Exercise objective. Set down, word for word, every line of the listing below, starting with the one that contains "7 Obwód prądu" and ending with the final line. Include nothing else.

Given data.
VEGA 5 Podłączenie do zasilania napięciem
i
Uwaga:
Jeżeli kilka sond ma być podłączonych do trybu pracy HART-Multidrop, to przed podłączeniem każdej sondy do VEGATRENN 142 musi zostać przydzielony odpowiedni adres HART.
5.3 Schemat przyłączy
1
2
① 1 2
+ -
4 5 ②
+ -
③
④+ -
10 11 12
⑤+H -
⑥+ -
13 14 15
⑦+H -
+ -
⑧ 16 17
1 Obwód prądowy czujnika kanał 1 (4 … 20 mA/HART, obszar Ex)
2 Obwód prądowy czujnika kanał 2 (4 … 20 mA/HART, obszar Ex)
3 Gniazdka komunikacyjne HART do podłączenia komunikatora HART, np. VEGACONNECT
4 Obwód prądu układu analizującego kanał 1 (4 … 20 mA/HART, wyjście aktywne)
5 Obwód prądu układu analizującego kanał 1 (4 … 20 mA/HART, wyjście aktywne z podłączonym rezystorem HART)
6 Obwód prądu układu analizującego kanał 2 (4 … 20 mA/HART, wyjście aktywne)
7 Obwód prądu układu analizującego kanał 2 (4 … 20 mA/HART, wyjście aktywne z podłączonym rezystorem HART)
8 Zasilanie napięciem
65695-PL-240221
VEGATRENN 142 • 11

Answer to this exercise.
7 Obwód prądu układu analizującego kanał 2 (4 … 20 mA/HART, wyjście aktywne z podłączonym rezystorem HART)
8 Zasilanie napięciem
65695-PL-240221
VEGATRENN 142 • 11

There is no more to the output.